- [WHAT YOU SHOULD DO] Write the data out in full and word for word. Do not include images.

- [Transcribed page contents]
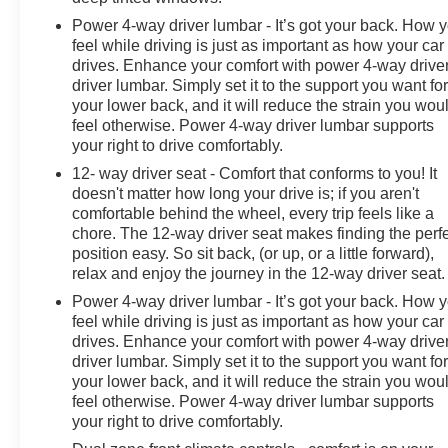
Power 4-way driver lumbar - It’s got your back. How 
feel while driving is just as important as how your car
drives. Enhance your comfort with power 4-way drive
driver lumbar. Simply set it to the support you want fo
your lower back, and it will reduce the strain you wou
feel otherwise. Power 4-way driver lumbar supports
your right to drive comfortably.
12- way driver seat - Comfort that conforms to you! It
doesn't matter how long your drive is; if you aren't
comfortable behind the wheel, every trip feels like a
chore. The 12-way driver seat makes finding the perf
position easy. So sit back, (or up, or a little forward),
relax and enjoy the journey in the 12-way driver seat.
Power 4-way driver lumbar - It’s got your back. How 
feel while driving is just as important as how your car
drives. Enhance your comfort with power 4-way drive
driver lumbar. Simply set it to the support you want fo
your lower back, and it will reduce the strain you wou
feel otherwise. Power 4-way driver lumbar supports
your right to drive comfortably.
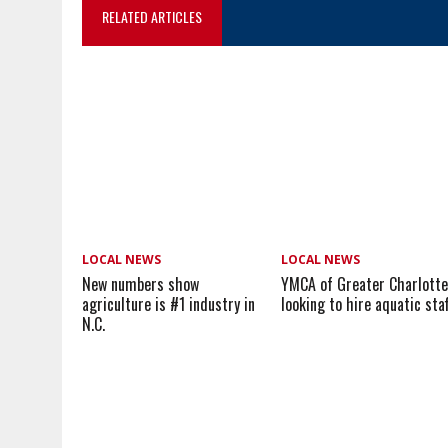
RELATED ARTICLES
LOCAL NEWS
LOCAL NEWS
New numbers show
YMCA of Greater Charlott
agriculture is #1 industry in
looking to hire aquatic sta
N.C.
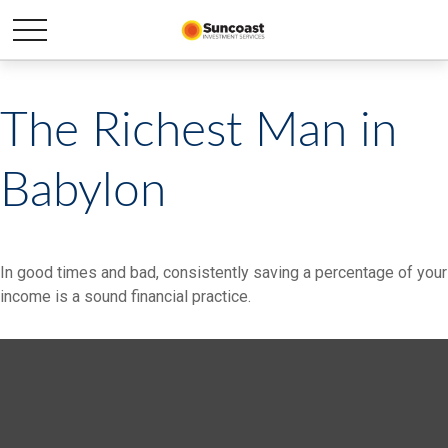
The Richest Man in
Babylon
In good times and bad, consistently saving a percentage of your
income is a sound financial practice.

- [SOLUTION FOR THIS EXERCISE]
Power 4-way driver lumbar - It’s got your back. How 
feel while driving is just as important as how your car
drives. Enhance your comfort with power 4-way drive
driver lumbar. Simply set it to the support you want fo
your lower back, and it will reduce the strain you wou
feel otherwise. Power 4-way driver lumbar supports
your right to drive comfortably.
12- way driver seat - Comfort that conforms to you! It
doesn't matter how long your drive is; if you aren't
comfortable behind the wheel, every trip feels like a
chore. The 12-way driver seat makes finding the perf
position easy. So sit back, (or up, or a little forward),
relax and enjoy the journey in the 12-way driver seat.
Power 4-way driver lumbar - It’s got your back. How 
feel while driving is just as important as how your car
drives. Enhance your comfort with power 4-way drive
driver lumbar. Simply set it to the support you want fo
your lower back, and it will reduce the strain you wou
feel otherwise. Power 4-way driver lumbar supports
your right to drive comfortably.
RELATED ARTICLES
LOCAL NEWS
LOCAL NEWS
New numbers show
YMCA of Greater Charlott
agriculture is #1 industry in
looking to hire aquatic sta
N.C.
The Richest Man in
Babylon
In good times and bad, consistently saving a percentage of your
income is a sound financial practice.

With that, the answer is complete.